15 Then the Lord God took the man He formed and put him in the garden to tend and keep it. 16 And the Lord God commanded Adam, saying, "You may eat food from every tree in the garden; 17 but from the tree of the knowledge of good and evil you may not eat; for in whatever day you eat from it, you shall die by death."
18 And the Lord God said, "It is not good for man to be alone. I will make him a helper comparable to him." 19 Also, God formed out of the ground all the wild animals of the field and all the birds of heaven, and brought them to Adam to see what he would call them. Thus whatever Adam called each living creature, that was its name. 20 So Adam gave names to all the cattle, to all the birds of heaven, and to all the wild animals of the field. But for Adam there was not found a helper comparable to him. 21 Thus God brought a trance upon Adam, and he slept; and He took one of his ribs, and filled up the flesh in its place. 22 Then the Lord God built the rib He took from Adam into a woman, and brought her to him. 23 So Adam said, "This is now bone of my bones, and flesh of my flesh. She shall be called Woman, because she was taken out of Man. 24 For this reason a man shall leave his father and mother and be joined to his wife; and the two shall become one flesh." 25 Now the two were naked, both Adam and his wife, and were not ashamed.
The Fall of Mankind
3 Now the serpent was more cunning than all the wild animals the Lord God made on the earth.

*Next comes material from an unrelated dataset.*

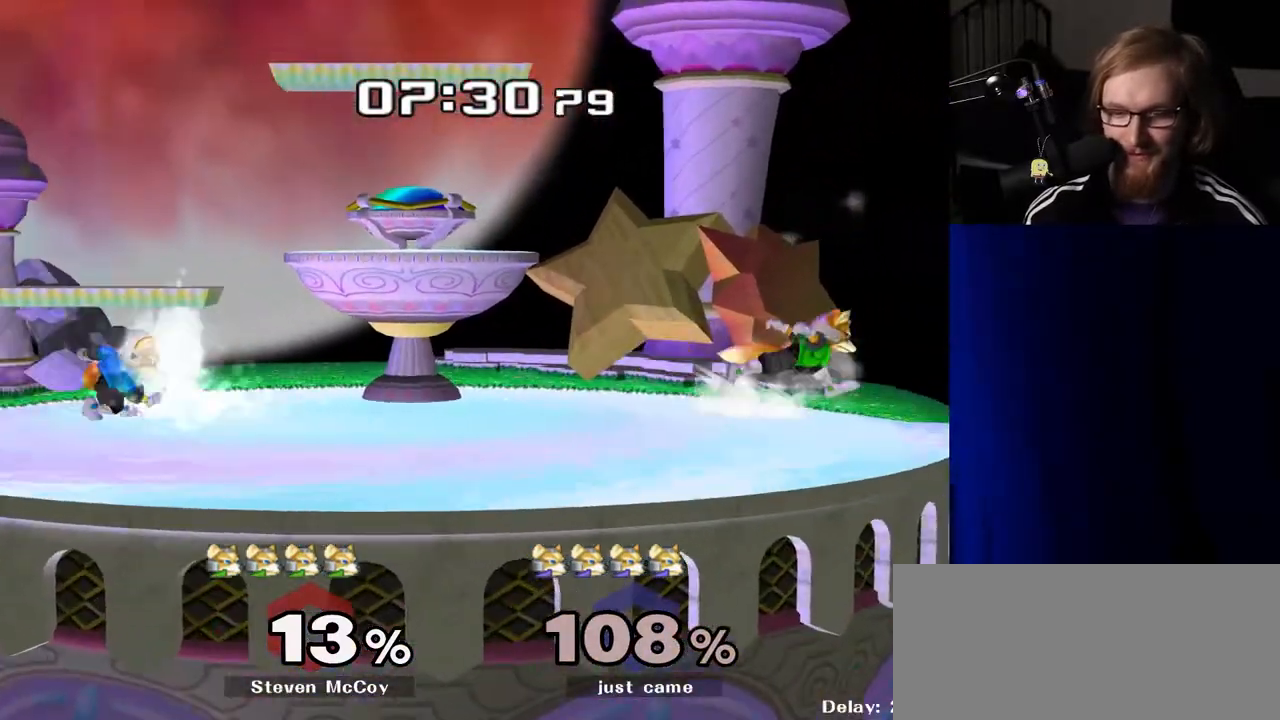
{"buttons": [], "left_stick": "center", "right_stick": "center", "events": [[50, "left_stick", "center"], [67, "R1", "up"], [167, "left_stick", "right"], [217, "Y", "down"], [267, "Y", "up"], [317, "left_stick", "center"], [417, "A", "down"], [450, "A", "up"]]}
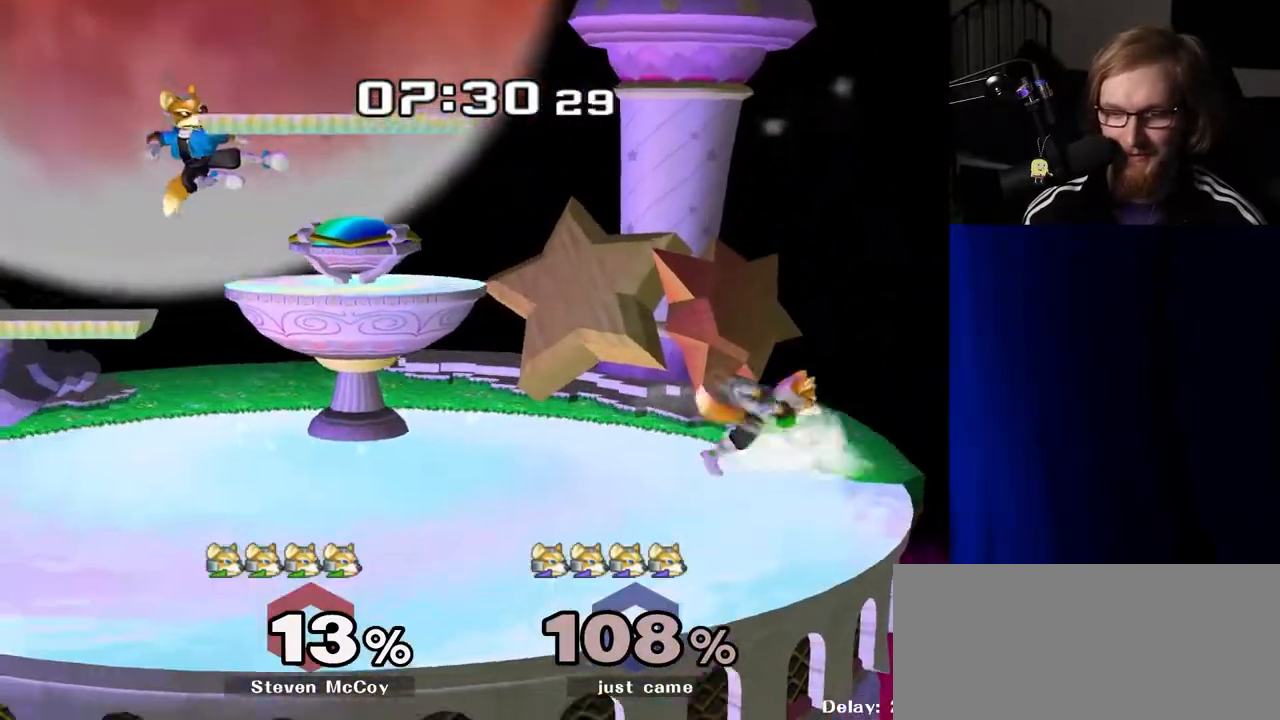
{"buttons": [], "left_stick": "down", "right_stick": "center", "events": [[17, "left_stick", "down-right"], [33, "R1", "down"], [150, "R1", "up"], [150, "left_stick", "center"], [350, "R1", "down"], [450, "left_stick", "down"], [483, "R1", "up"]]}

And he said to the woman, "Has God indeed said, 'You shall not eat from every tree of the garden'?" 2 And the woman said to the serpent, "We may eat the fruit from the trees of the garden; 3 but from the fruit of the tree in the middle of the garden, God said, 'You shall not eat from it, nor shall you touch it, lest you die.'" 4 Then the serpent said to the woman, "You shall not die by death. 5 For God knows in the day you eat from it your eyes will be opened, and you will be like gods, knowing good and evil." 6 So when the woman saw the tree was good for food, was pleasant to the eyes, and a tree beautiful to contemplate, she took its fruit and ate. She also gave it to her husband with her, and he ate. 7 Then the eyes of the two were opened, and they knew they were naked. So they sewed fig leaves together and made themselves coverings.
8 Then they heard the voice of the Lord God walking in the garden that afternoon, and Adam and his wife hid themselves within the tree in the middle of the garden from the presence of the Lord God. 9 So the Lord God called Adam and said to him, "Adam, where are you?" 10 He replied, "I heard Your voice as You were walking in the garden, and I was afraid because I was naked; so I hid myself." 11 Thus He said, "Who said you were naked? Have you eaten from the one tree from which I commanded you not to eat?" 12 Then Adam said, "The woman You gave me, gave me of the tree, and I ate." 13 So the Lord God said to the woman, "What is this you have done?" The woman said, "The serpent deceived me, and I ate." 14 Thus the Lord God said to the serpent, "Because you have done this, you are cursed more than all cattle, and more than all the wild animals of the earth. On your breast and belly you shall go, and you shall eat dust all the days of your life. 15 I will put enmity between you and the woman, and between your seed and her seed. He shall bruise your head, and you shall be on guard for His heel."